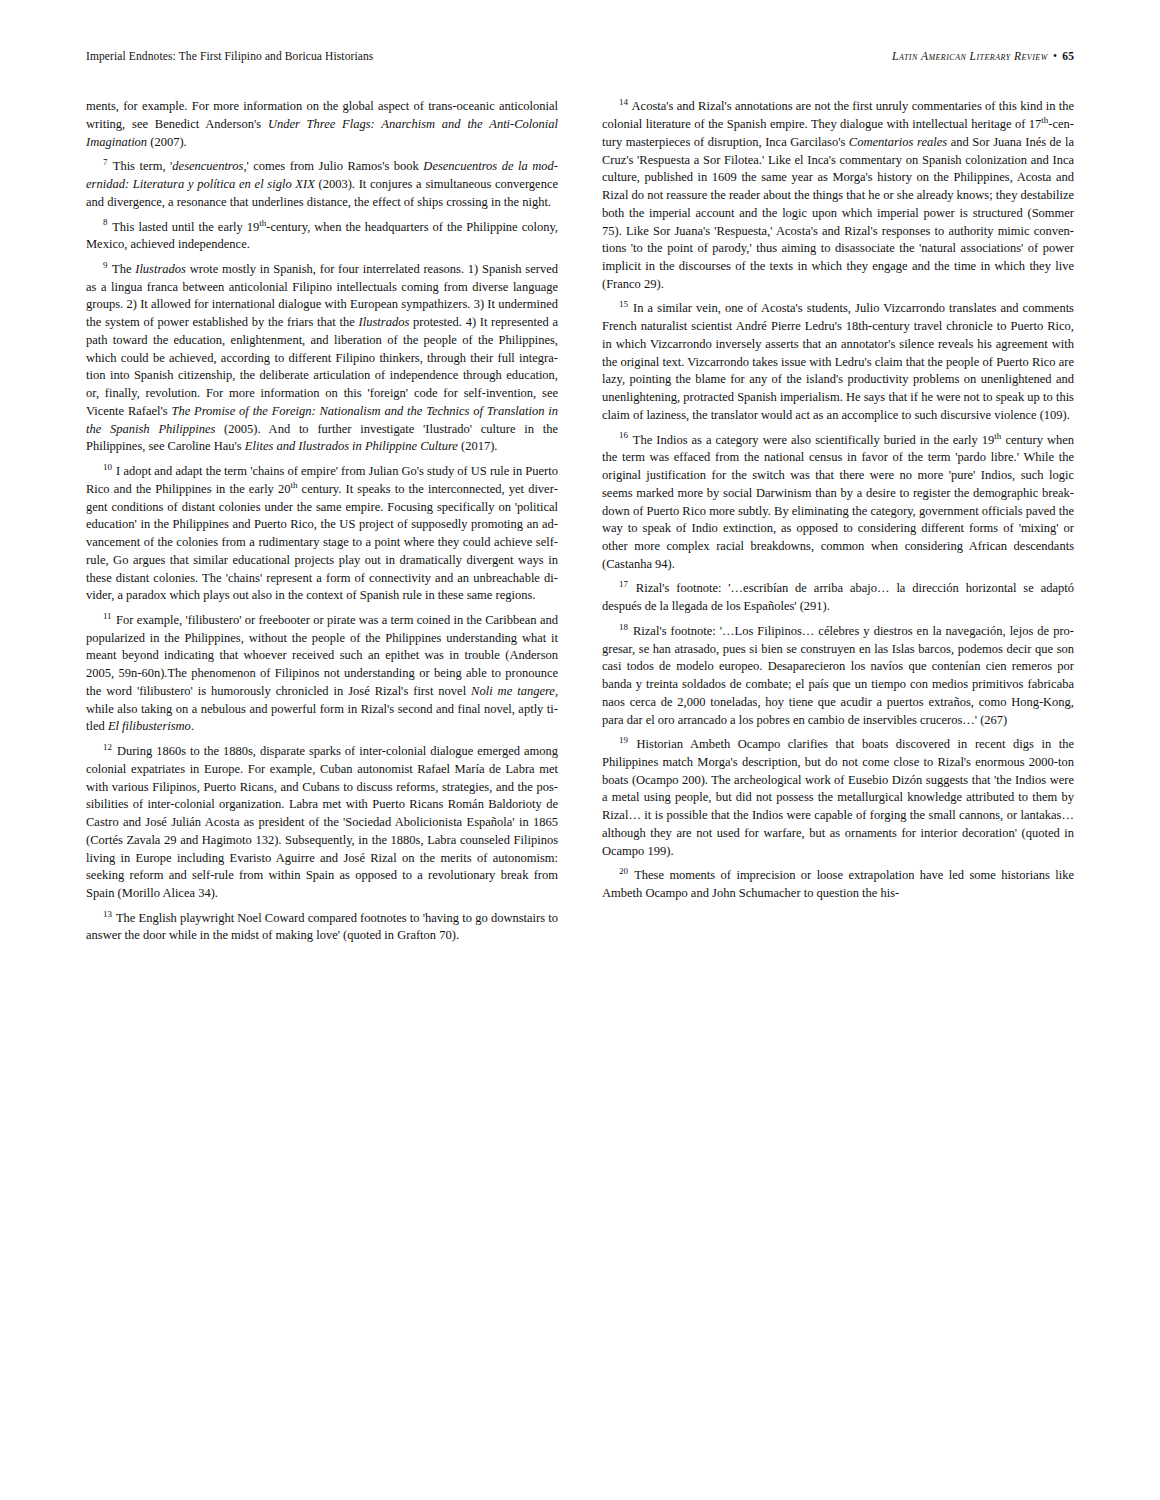Imperial Endnotes: The First Filipino and Boricua Historians
Latin American Literary Review•65
ments, for example. For more information on the global aspect of trans-oceanic anticolonial writing, see Benedict Anderson's Under Three Flags: Anarchism and the Anti-Colonial Imagination (2007).
7 This term, 'desencuentros,' comes from Julio Ramos's book Desencuentros de la modernidad: Literatura y política en el siglo XIX (2003). It conjures a simultaneous convergence and divergence, a resonance that underlines distance, the effect of ships crossing in the night.
8 This lasted until the early 19th-century, when the headquarters of the Philippine colony, Mexico, achieved independence.
9 The Ilustrados wrote mostly in Spanish, for four interrelated reasons. 1) Spanish served as a lingua franca between anticolonial Filipino intellectuals coming from diverse language groups. 2) It allowed for international dialogue with European sympathizers. 3) It undermined the system of power established by the friars that the Ilustrados protested. 4) It represented a path toward the education, enlightenment, and liberation of the people of the Philippines, which could be achieved, according to different Filipino thinkers, through their full integration into Spanish citizenship, the deliberate articulation of independence through education, or, finally, revolution. For more information on this 'foreign' code for self-invention, see Vicente Rafael's The Promise of the Foreign: Nationalism and the Technics of Translation in the Spanish Philippines (2005). And to further investigate 'Ilustrado' culture in the Philippines, see Caroline Hau's Elites and Ilustrados in Philippine Culture (2017).
10 I adopt and adapt the term 'chains of empire' from Julian Go's study of US rule in Puerto Rico and the Philippines in the early 20th century. It speaks to the interconnected, yet divergent conditions of distant colonies under the same empire. Focusing specifically on 'political education' in the Philippines and Puerto Rico, the US project of supposedly promoting an advancement of the colonies from a rudimentary stage to a point where they could achieve self-rule, Go argues that similar educational projects play out in dramatically divergent ways in these distant colonies. The 'chains' represent a form of connectivity and an unbreachable divider, a paradox which plays out also in the context of Spanish rule in these same regions.
11 For example, 'filibustero' or freebooter or pirate was a term coined in the Caribbean and popularized in the Philippines, without the people of the Philippines understanding what it meant beyond indicating that whoever received such an epithet was in trouble (Anderson 2005, 59n-60n).The phenomenon of Filipinos not understanding or being able to pronounce the word 'filibustero' is humorously chronicled in José Rizal's first novel Noli me tangere, while also taking on a nebulous and powerful form in Rizal's second and final novel, aptly titled El filibusterismo.
12 During 1860s to the 1880s, disparate sparks of inter-colonial dialogue emerged among colonial expatriates in Europe. For example, Cuban autonomist Rafael María de Labra met with various Filipinos, Puerto Ricans, and Cubans to discuss reforms, strategies, and the possibilities of inter-colonial organization. Labra met with Puerto Ricans Román Baldorioty de Castro and José Julián Acosta as president of the 'Sociedad Abolicionista Española' in 1865 (Cortés Zavala 29 and Hagimoto 132). Subsequently, in the 1880s, Labra counseled Filipinos living in Europe including Evaristo Aguirre and José Rizal on the merits of autonomism: seeking reform and self-rule from within Spain as opposed to a revolutionary break from Spain (Morillo Alicea 34).
13 The English playwright Noel Coward compared footnotes to 'having to go downstairs to answer the door while in the midst of making love' (quoted in Grafton 70).
14 Acosta's and Rizal's annotations are not the first unruly commentaries of this kind in the colonial literature of the Spanish empire. They dialogue with intellectual heritage of 17th-century masterpieces of disruption, Inca Garcilaso's Comentarios reales and Sor Juana Inés de la Cruz's 'Respuesta a Sor Filotea.' Like el Inca's commentary on Spanish colonization and Inca culture, published in 1609 the same year as Morga's history on the Philippines, Acosta and Rizal do not reassure the reader about the things that he or she already knows; they destabilize both the imperial account and the logic upon which imperial power is structured (Sommer 75). Like Sor Juana's 'Respuesta,' Acosta's and Rizal's responses to authority mimic conventions 'to the point of parody,' thus aiming to disassociate the 'natural associations' of power implicit in the discourses of the texts in which they engage and the time in which they live (Franco 29).
15 In a similar vein, one of Acosta's students, Julio Vizcarrondo translates and comments French naturalist scientist André Pierre Ledru's 18th-century travel chronicle to Puerto Rico, in which Vizcarrondo inversely asserts that an annotator's silence reveals his agreement with the original text. Vizcarrondo takes issue with Ledru's claim that the people of Puerto Rico are lazy, pointing the blame for any of the island's productivity problems on unenlightened and unenlightening, protracted Spanish imperialism. He says that if he were not to speak up to this claim of laziness, the translator would act as an accomplice to such discursive violence (109).
16 The Indios as a category were also scientifically buried in the early 19th century when the term was effaced from the national census in favor of the term 'pardo libre.' While the original justification for the switch was that there were no more 'pure' Indios, such logic seems marked more by social Darwinism than by a desire to register the demographic breakdown of Puerto Rico more subtly. By eliminating the category, government officials paved the way to speak of Indio extinction, as opposed to considering different forms of 'mixing' or other more complex racial breakdowns, common when considering African descendants (Castanha 94).
17 Rizal's footnote: '…escribían de arriba abajo… la dirección horizontal se adaptó después de la llegada de los Españoles' (291).
18 Rizal's footnote: '…Los Filipinos… célebres y diestros en la navegación, lejos de progresar, se han atrasado, pues si bien se construyen en las Islas barcos, podemos decir que son casi todos de modelo europeo. Desaparecieron los navíos que contenían cien remeros por banda y treinta soldados de combate; el país que un tiempo con medios primitivos fabricaba naos cerca de 2,000 toneladas, hoy tiene que acudir a puertos extraños, como Hong-Kong, para dar el oro arrancado a los pobres en cambio de inservibles cruceros…' (267)
19 Historian Ambeth Ocampo clarifies that boats discovered in recent digs in the Philippines match Morga's description, but do not come close to Rizal's enormous 2000-ton boats (Ocampo 200). The archeological work of Eusebio Dizón suggests that 'the Indios were a metal using people, but did not possess the metallurgical knowledge attributed to them by Rizal… it is possible that the Indios were capable of forging the small cannons, or lantakas… although they are not used for warfare, but as ornaments for interior decoration' (quoted in Ocampo 199).
20 These moments of imprecision or loose extrapolation have led some historians like Ambeth Ocampo and John Schumacher to question the his-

◇ ◇ ◇ ◇ ◇

-- REQUIREMENT --
Set the records down again exactly as given, and leave the pictures out.

-- RESULT OF THIS TASK --
Imperial Endnotes: The First Filipino and Boricua Historians
Latin American Literary Review•65
ments, for example. For more information on the global aspect of trans-oceanic anticolonial writing, see Benedict Anderson's Under Three Flags: Anarchism and the Anti-Colonial Imagination (2007).
7 This term, 'desencuentros,' comes from Julio Ramos's book Desencuentros de la modernidad: Literatura y política en el siglo XIX (2003). It conjures a simultaneous convergence and divergence, a resonance that underlines distance, the effect of ships crossing in the night.
8 This lasted until the early 19th-century, when the headquarters of the Philippine colony, Mexico, achieved independence.
9 The Ilustrados wrote mostly in Spanish, for four interrelated reasons. 1) Spanish served as a lingua franca between anticolonial Filipino intellectuals coming from diverse language groups. 2) It allowed for international dialogue with European sympathizers. 3) It undermined the system of power established by the friars that the Ilustrados protested. 4) It represented a path toward the education, enlightenment, and liberation of the people of the Philippines, which could be achieved, according to different Filipino thinkers, through their full integration into Spanish citizenship, the deliberate articulation of independence through education, or, finally, revolution. For more information on this 'foreign' code for self-invention, see Vicente Rafael's The Promise of the Foreign: Nationalism and the Technics of Translation in the Spanish Philippines (2005). And to further investigate 'Ilustrado' culture in the Philippines, see Caroline Hau's Elites and Ilustrados in Philippine Culture (2017).
10 I adopt and adapt the term 'chains of empire' from Julian Go's study of US rule in Puerto Rico and the Philippines in the early 20th century. It speaks to the interconnected, yet divergent conditions of distant colonies under the same empire. Focusing specifically on 'political education' in the Philippines and Puerto Rico, the US project of supposedly promoting an advancement of the colonies from a rudimentary stage to a point where they could achieve self-rule, Go argues that similar educational projects play out in dramatically divergent ways in these distant colonies. The 'chains' represent a form of connectivity and an unbreachable divider, a paradox which plays out also in the context of Spanish rule in these same regions.
11 For example, 'filibustero' or freebooter or pirate was a term coined in the Caribbean and popularized in the Philippines, without the people of the Philippines understanding what it meant beyond indicating that whoever received such an epithet was in trouble (Anderson 2005, 59n-60n).The phenomenon of Filipinos not understanding or being able to pronounce the word 'filibustero' is humorously chronicled in José Rizal's first novel Noli me tangere, while also taking on a nebulous and powerful form in Rizal's second and final novel, aptly titled El filibusterismo.
12 During 1860s to the 1880s, disparate sparks of inter-colonial dialogue emerged among colonial expatriates in Europe. For example, Cuban autonomist Rafael María de Labra met with various Filipinos, Puerto Ricans, and Cubans to discuss reforms, strategies, and the possibilities of inter-colonial organization. Labra met with Puerto Ricans Román Baldorioty de Castro and José Julián Acosta as president of the 'Sociedad Abolicionista Española' in 1865 (Cortés Zavala 29 and Hagimoto 132). Subsequently, in the 1880s, Labra counseled Filipinos living in Europe including Evaristo Aguirre and José Rizal on the merits of autonomism: seeking reform and self-rule from within Spain as opposed to a revolutionary break from Spain (Morillo Alicea 34).
13 The English playwright Noel Coward compared footnotes to 'having to go downstairs to answer the door while in the midst of making love' (quoted in Grafton 70).
14 Acosta's and Rizal's annotations are not the first unruly commentaries of this kind in the colonial literature of the Spanish empire. They dialogue with intellectual heritage of 17th-century masterpieces of disruption, Inca Garcilaso's Comentarios reales and Sor Juana Inés de la Cruz's 'Respuesta a Sor Filotea.' Like el Inca's commentary on Spanish colonization and Inca culture, published in 1609 the same year as Morga's history on the Philippines, Acosta and Rizal do not reassure the reader about the things that he or she already knows; they destabilize both the imperial account and the logic upon which imperial power is structured (Sommer 75). Like Sor Juana's 'Respuesta,' Acosta's and Rizal's responses to authority mimic conventions 'to the point of parody,' thus aiming to disassociate the 'natural associations' of power implicit in the discourses of the texts in which they engage and the time in which they live (Franco 29).
15 In a similar vein, one of Acosta's students, Julio Vizcarrondo translates and comments French naturalist scientist André Pierre Ledru's 18th-century travel chronicle to Puerto Rico, in which Vizcarrondo inversely asserts that an annotator's silence reveals his agreement with the original text. Vizcarrondo takes issue with Ledru's claim that the people of Puerto Rico are lazy, pointing the blame for any of the island's productivity problems on unenlightened and unenlightening, protracted Spanish imperialism. He says that if he were not to speak up to this claim of laziness, the translator would act as an accomplice to such discursive violence (109).
16 The Indios as a category were also scientifically buried in the early 19th century when the term was effaced from the national census in favor of the term 'pardo libre.' While the original justification for the switch was that there were no more 'pure' Indios, such logic seems marked more by social Darwinism than by a desire to register the demographic breakdown of Puerto Rico more subtly. By eliminating the category, government officials paved the way to speak of Indio extinction, as opposed to considering different forms of 'mixing' or other more complex racial breakdowns, common when considering African descendants (Castanha 94).
17 Rizal's footnote: '…escribían de arriba abajo… la dirección horizontal se adaptó después de la llegada de los Españoles' (291).
18 Rizal's footnote: '…Los Filipinos… célebres y diestros en la navegación, lejos de progresar, se han atrasado, pues si bien se construyen en las Islas barcos, podemos decir que son casi todos de modelo europeo. Desaparecieron los navíos que contenían cien remeros por banda y treinta soldados de combate; el país que un tiempo con medios primitivos fabricaba naos cerca de 2,000 toneladas, hoy tiene que acudir a puertos extraños, como Hong-Kong, para dar el oro arrancado a los pobres en cambio de inservibles cruceros…' (267)
19 Historian Ambeth Ocampo clarifies that boats discovered in recent digs in the Philippines match Morga's description, but do not come close to Rizal's enormous 2000-ton boats (Ocampo 200). The archeological work of Eusebio Dizón suggests that 'the Indios were a metal using people, but did not possess the metallurgical knowledge attributed to them by Rizal… it is possible that the Indios were capable of forging the small cannons, or lantakas… although they are not used for warfare, but as ornaments for interior decoration' (quoted in Ocampo 199).
20 These moments of imprecision or loose extrapolation have led some historians like Ambeth Ocampo and John Schumacher to question the his-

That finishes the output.